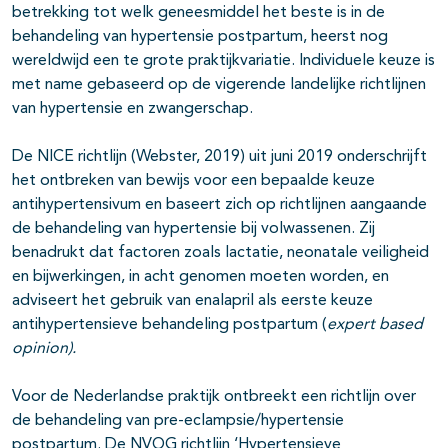
betrekking tot welk geneesmiddel het beste is in de
behandeling van hypertensie postpartum, heerst nog
wereldwijd een te grote praktijkvariatie. Individuele keuze is
met name gebaseerd op de vigerende landelijke richtlijnen
van hypertensie en zwangerschap.
De NICE richtlijn (Webster, 2019) uit juni 2019 onderschrijft
het ontbreken van bewijs voor een bepaalde keuze
antihypertensivum en baseert zich op richtlijnen aangaande
de behandeling van hypertensie bij volwassenen. Zij
benadrukt dat factoren zoals lactatie, neonatale veiligheid
en bijwerkingen, in acht genomen moeten worden, en
adviseert het gebruik van enalapril als eerste keuze
antihypertensieve behandeling postpartum (
expert based
opinion).
Voor de Nederlandse praktijk ontbreekt een richtlijn over
de behandeling van pre-eclampsie/hypertensie
postpartum. De NVOG richtlijn ‘Hypertensieve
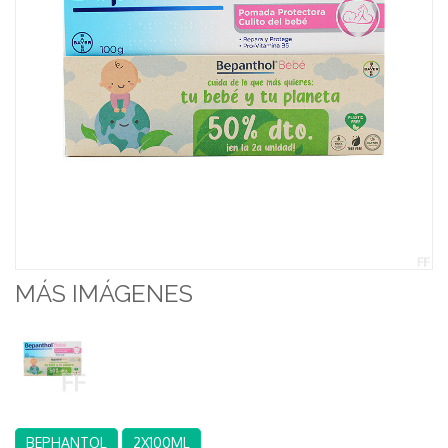
MÁS IMÁGENES
BEPHANTOL
2X100ML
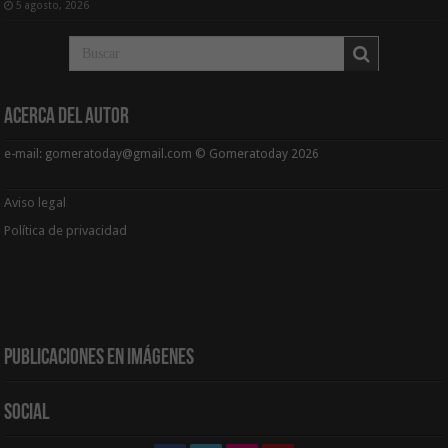
5 agosto, 2026
Acerca del Autor
e-mail: gomeratoday@gmail.com © Gomeratoday 2026
Aviso legal
Política de privacidad
Publicaciones en Imágenes
Social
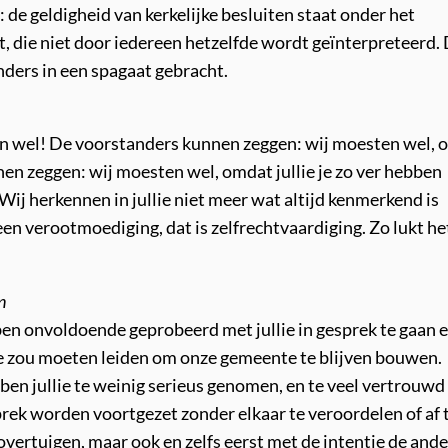
de geldigheid van kerkelijke besluiten staat onder het
 die niet door iedereen hetzelfde wordt geïnterpreteerd.
nders in een spagaat gebracht.
en wel! De voorstanders kunnen zeggen: wij moesten wel,
nen zeggen: wij moesten wel, omdat jullie je zo ver hebben
j herkennen in jullie niet meer wat altijd kenmerkend is
een verootmoediging, dat is zelfrechtvaardiging. Zo lukt he
n
n onvoldoende geprobeerd met jullie in gesprek te gaan 
toe zou moeten leiden om onze gemeente te blijven bouwen.
n jullie te weinig serieus genomen, en te veel vertrouwd
rek worden voortgezet zonder elkaar te veroordelen of af 
 overtuigen, maar ook en zelfs eerst met de intentie de ande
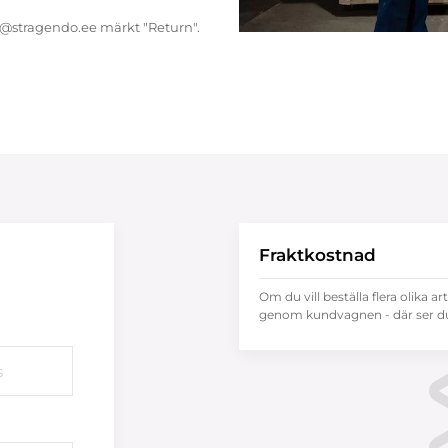
endo@stragendo.ee märkt "Return".
Fraktkostnad
Om du vill beställa flera olika ar
genom kundvagnen - där ser du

§ **ABOUT THIS EXERCISE**
Locate "overtuigen, maar ook" in the entries above. Copy, exactly and only, the lines from that line to the end, leaving out the pictures.

§ **SOLUTION**
 overtuigen, maar ook en zelfs eerst met de intentie de ande
endo@stragendo.ee märkt "Return".
Fraktkostnad
Om du vill beställa flera olika ar
genom kundvagnen - där ser du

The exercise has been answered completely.